Tasks to carry out
A. Translate this sentence from the Sidewinder: Recoiled review into French: "This is a review of the PDF game."
B. Condense the paragraph of the Sidewinder: Recoiled review that begins "Sidewinder: Recoiled oozes atmosphere" into a short bulleted list that keeps its main facts.
C. Continue the Sidewinder: Recoiled review from the point where it stops.

Game: Sidewinder: Recoiled
Publisher: Dog House Rules
Series: d20 Modern
Reviewer: Wyrdmaster
Review Dated: 1st, May 2004
Reviewer’s Rating: 7/10 [ Good ]
Total Score: 8
Average Score: 4.00
If I had been faster on the draw then I’d be able to tell you how good Sidewinder: Recoiled really was. Instead, buried under reviews, I’ve left it too late and Green Ronin, bless their hides, have gone and announced Sidewinder: Recoiled will be a Mythic Vista and now everyone knows how good Sidewinder is. This is a review of the PDF game.
What we have here is a sensible and historic Western d20 game. Don’t get me wrong; it’s a fun game but it’s also remotely historically accurate. As a Scot I often read people’s attempts to write a Celtic themed roleplaying game and quiver in horror. If you’re passionate about your Western history then, I suspect, you’ll have a lot of time for Sidewinder. You won’t be left to quiver in horror. I have to say “suspect” because I just don’t know for sure; we don’t study American history here in Scottish schools – but the game feels a damn sight more real than the vast majority of westerns I’ve seen.
Sidewinder: Recoiled oozes atmosphere. It’s laden with quotes and atmosphere text; none of it seems like filler and all of it seems entirely worthwhile. Sidewinder: Recoiled took me ages to read (despite the to-review list of doom to wade through) because I just couldn’t speed read through the shaded boxes. I wanted to read it all – and I did. And, as is my reviewing custom, I did it twice.

Data listing
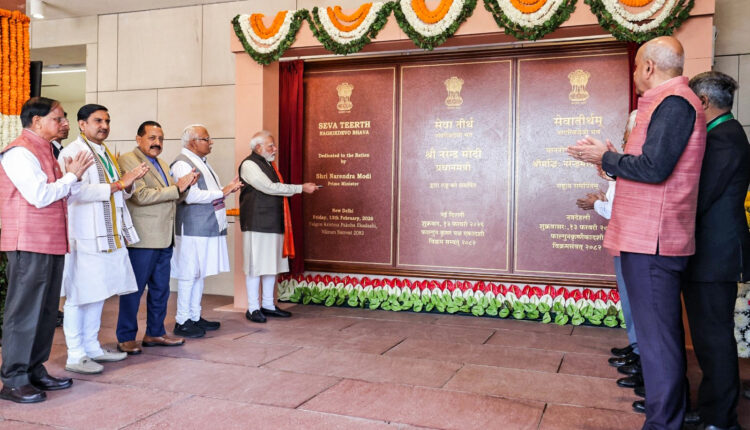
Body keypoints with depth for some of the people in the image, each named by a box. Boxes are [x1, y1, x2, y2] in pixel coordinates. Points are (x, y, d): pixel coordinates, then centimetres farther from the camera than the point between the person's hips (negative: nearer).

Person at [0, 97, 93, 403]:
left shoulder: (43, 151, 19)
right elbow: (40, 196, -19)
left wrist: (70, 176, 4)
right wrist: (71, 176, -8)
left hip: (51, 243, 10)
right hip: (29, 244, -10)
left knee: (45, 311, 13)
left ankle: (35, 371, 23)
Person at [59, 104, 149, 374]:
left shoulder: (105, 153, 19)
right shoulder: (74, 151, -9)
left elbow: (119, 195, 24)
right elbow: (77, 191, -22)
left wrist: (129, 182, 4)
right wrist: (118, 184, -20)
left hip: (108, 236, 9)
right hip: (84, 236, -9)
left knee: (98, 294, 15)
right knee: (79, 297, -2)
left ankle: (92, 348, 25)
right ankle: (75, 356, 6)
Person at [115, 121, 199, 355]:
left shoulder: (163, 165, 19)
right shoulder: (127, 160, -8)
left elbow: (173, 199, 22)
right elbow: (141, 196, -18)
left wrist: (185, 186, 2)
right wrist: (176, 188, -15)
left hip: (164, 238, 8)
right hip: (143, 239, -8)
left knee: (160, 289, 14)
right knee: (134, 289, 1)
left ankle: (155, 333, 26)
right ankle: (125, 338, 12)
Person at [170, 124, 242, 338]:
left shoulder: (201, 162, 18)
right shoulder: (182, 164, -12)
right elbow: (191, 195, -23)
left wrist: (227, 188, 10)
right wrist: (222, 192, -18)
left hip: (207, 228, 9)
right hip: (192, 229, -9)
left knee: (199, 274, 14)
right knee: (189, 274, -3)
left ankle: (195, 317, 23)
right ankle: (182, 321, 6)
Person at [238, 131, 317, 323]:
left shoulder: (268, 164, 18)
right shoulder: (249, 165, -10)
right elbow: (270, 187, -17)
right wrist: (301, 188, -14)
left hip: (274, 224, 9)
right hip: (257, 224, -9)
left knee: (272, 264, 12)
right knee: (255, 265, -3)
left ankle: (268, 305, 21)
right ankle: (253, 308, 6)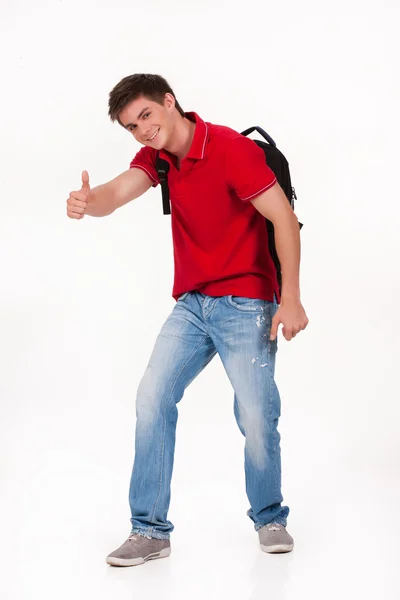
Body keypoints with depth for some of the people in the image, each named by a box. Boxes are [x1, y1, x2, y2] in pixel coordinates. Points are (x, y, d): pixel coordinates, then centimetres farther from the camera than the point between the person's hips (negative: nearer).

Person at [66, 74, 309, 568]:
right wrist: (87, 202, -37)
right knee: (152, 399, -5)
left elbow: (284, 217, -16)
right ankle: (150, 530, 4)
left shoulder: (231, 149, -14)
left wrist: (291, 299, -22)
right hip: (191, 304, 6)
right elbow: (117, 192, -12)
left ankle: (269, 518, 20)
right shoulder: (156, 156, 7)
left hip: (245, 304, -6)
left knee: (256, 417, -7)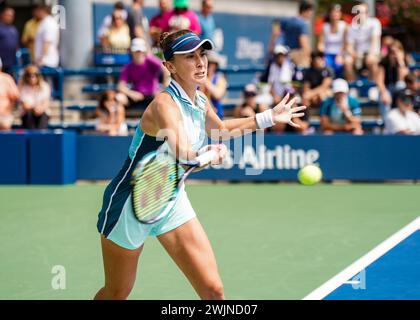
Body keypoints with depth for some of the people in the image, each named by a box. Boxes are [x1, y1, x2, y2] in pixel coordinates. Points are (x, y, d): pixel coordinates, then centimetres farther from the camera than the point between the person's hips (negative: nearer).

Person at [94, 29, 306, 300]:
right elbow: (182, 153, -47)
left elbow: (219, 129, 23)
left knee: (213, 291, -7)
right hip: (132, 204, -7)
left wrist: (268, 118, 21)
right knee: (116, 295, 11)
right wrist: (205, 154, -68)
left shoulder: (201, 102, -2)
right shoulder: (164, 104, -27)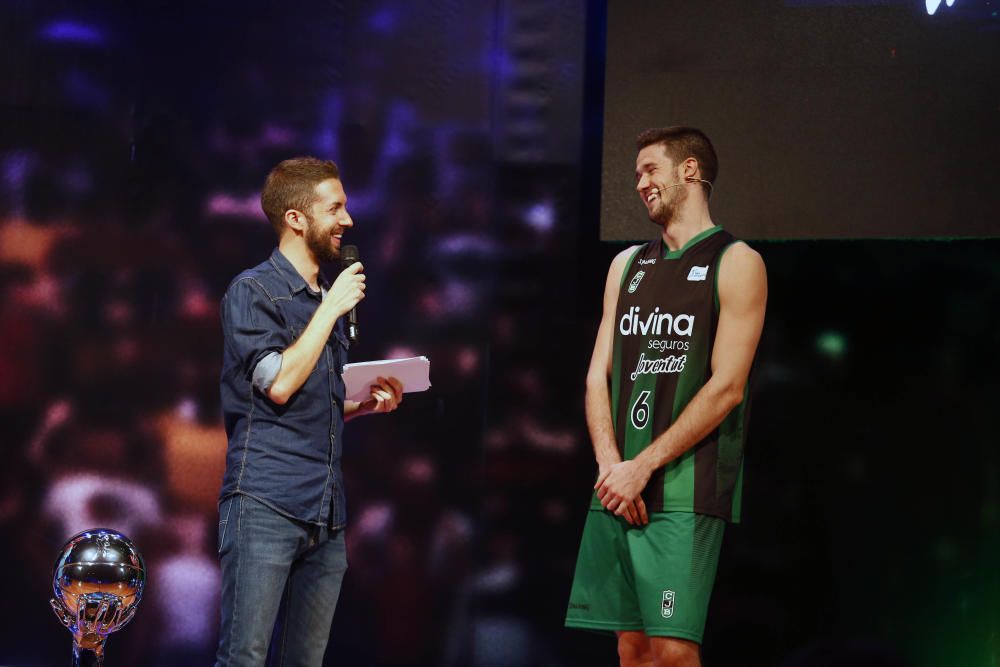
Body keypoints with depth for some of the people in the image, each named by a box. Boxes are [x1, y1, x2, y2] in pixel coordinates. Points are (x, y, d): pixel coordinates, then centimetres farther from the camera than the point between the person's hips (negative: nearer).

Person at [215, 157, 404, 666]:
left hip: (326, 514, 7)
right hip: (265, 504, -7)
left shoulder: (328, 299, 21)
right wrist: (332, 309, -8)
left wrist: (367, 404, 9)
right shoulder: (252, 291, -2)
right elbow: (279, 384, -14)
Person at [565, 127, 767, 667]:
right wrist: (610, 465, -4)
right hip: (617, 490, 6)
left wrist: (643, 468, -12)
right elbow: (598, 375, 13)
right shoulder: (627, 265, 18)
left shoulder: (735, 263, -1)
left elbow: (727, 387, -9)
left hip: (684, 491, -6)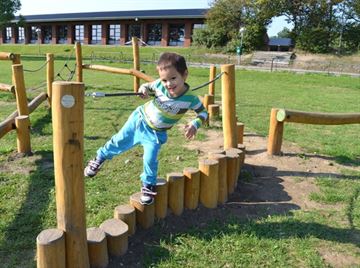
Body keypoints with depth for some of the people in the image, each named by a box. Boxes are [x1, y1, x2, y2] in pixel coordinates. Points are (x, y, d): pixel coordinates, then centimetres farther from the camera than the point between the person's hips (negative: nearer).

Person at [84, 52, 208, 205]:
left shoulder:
--
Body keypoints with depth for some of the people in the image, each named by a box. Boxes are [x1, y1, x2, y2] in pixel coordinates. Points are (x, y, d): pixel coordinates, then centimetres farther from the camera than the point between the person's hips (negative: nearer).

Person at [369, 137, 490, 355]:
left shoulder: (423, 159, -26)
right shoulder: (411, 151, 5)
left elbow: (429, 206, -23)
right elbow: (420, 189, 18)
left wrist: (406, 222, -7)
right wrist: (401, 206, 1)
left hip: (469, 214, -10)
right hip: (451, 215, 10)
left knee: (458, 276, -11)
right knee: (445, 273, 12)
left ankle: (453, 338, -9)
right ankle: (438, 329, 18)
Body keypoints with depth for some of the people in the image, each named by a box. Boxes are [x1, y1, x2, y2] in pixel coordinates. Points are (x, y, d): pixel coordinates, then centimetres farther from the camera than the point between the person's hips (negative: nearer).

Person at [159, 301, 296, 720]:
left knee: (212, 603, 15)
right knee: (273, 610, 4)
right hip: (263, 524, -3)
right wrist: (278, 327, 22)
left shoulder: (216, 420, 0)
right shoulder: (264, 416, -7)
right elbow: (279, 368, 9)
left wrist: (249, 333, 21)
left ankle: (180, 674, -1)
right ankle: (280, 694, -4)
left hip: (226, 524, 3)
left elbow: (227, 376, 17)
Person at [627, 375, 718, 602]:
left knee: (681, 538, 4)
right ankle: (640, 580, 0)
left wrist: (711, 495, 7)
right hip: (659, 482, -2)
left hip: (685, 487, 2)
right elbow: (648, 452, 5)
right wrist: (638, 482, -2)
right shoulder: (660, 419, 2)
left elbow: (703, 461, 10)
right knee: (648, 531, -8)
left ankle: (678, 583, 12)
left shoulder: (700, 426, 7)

Results of the tasks
A. Ceci est une critique du jeu au format PDF.

B.
- The game is full of atmosphere, with many quotes and atmospheric text.
- None of that text feels like filler, and all of it seems worthwhile.
- It took the reviewer a long time to read, despite a long backlog of reviews, because the shaded boxes could not be skimmed.
- The reviewer read all of it, twice, as is their reviewing custom.

C.
Sidewinder: Recoiled is a complete game. Bloody nearly a complete RPG anyway. Fair enough; as a d20 Modern game it can’t re-print absolutely everything but it has all the introductory text, explanations and basic game mechanics it is allowed to have. The point is that you, as a GM, could let your newbie players read Sidewinder and not have to worry about anything else. Okay; so they don’t know how many experience points they need to go up to the next level (isn’t that a bonus, anyway?) but they do know how the skills work and how to, for example, multi-class. This is a d20 Modern game and it works well as such. We have advanced characters here, not prestige classes but that option is left open. D20 modern might not be hugely supported in the bloated d20 market yet but notice how many quality producers, many of them new, have seized on d20 Modern’s natural strengths and have done wonders with it. In very many ways d20 Modern is better than d20 core.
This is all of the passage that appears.